A recent Montgomery County Probate Court decision resulting from our litigation for two beneficiaries led to significant liability against the executor for failure to pay attention to the estate assets. In that case, In Re: Estate of Betty Haskell, a practicing attorney was appointed executor following the decedent’s death.  More than 90 percent of the estate’s wealth was concentrated in GE stock, which from the executor’s appointment date, was in a downward spiral. The question was not one of guessing the market, as failure to predict the market’s ups and downs is not the test -- so long as you are prudent.  The issue is one relating to risk diversification and whether a prudent fiduciary is obligated to diversify a concentrated stock position.  Under certain circumstances, such as the governing instrument not containing explicit provisions opting out of the duty to diversify under Ohio law or instructing the fiduciary to retain the assets, the fiduciary might have a duty to sell the concentrated positions.  

In the Haskell case, that duty was found to exist on the date she took office as Executor. The Court held, as a matter of law, that neither R.C. § 2109.38 nor the Haskell wills relieved the executor of her duty to diversify the GE stock.
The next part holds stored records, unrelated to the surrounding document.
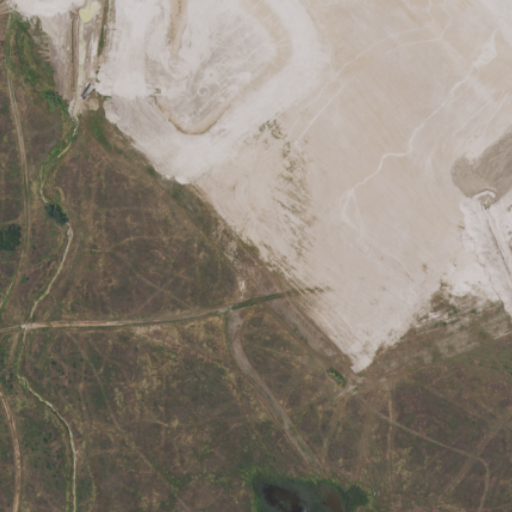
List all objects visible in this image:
road: (17, 256)
road: (509, 279)
road: (232, 312)
road: (241, 373)
road: (487, 444)
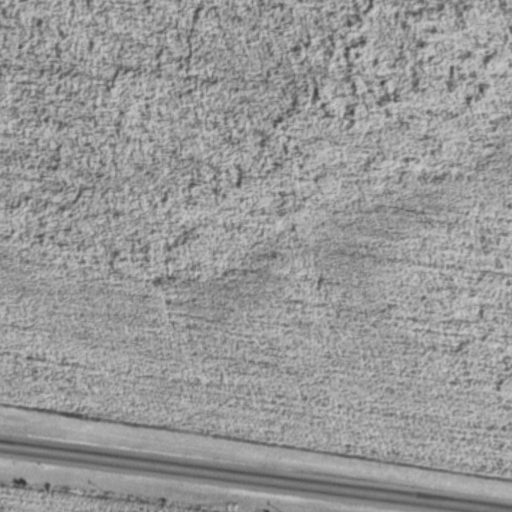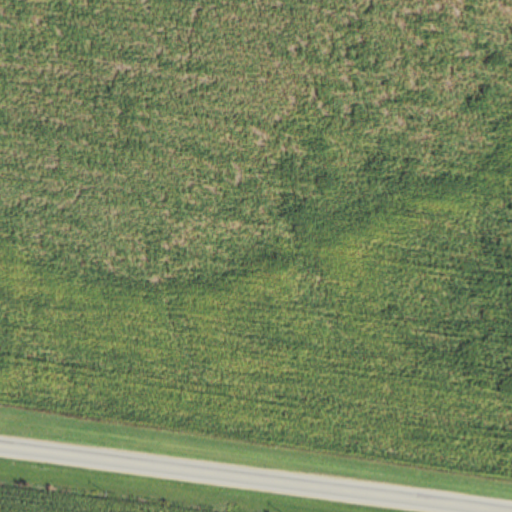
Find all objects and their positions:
road: (241, 479)
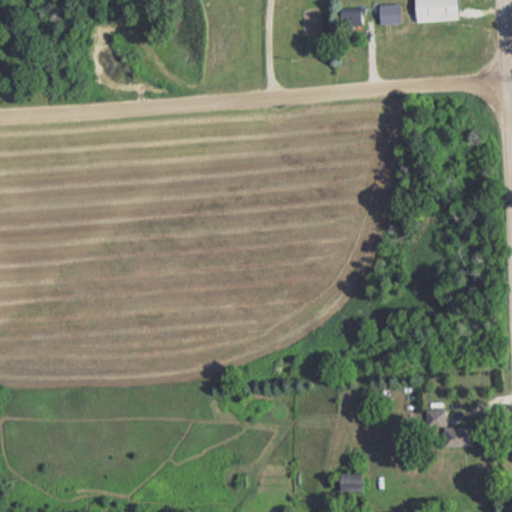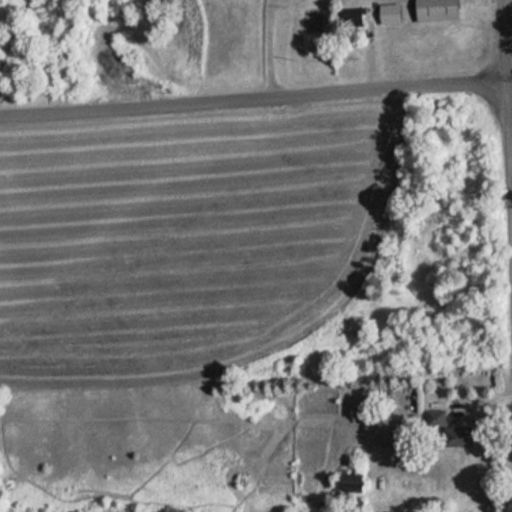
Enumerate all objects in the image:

In so deciding, the Court noted that “… the executor’s own expert testified that she breached her fiduciary duty by failing to liquidate the GE stock upon her appointment as executor of Haskell’s Estate.”  Since she did not sell the stock in a prudent manner, the fiduciary was personally liable for the damages her actions caused -- the amount of which will be determined in further proceedings. 

Personal risk to an executor or trustee is not limited to diversification of concentrated positions in stock or closely-held businesses.  For instance, a fiduciary that fails to protect real estate might be liable for damages.  This often occurs in the winter months of northeast Ohio when an executor fails to take prudent steps to winterize the property and a pipe bursts.  Even if the property was protected, but damage occurs, a fiduciary could be found responsible if he or she fails to maintain hazard insurance.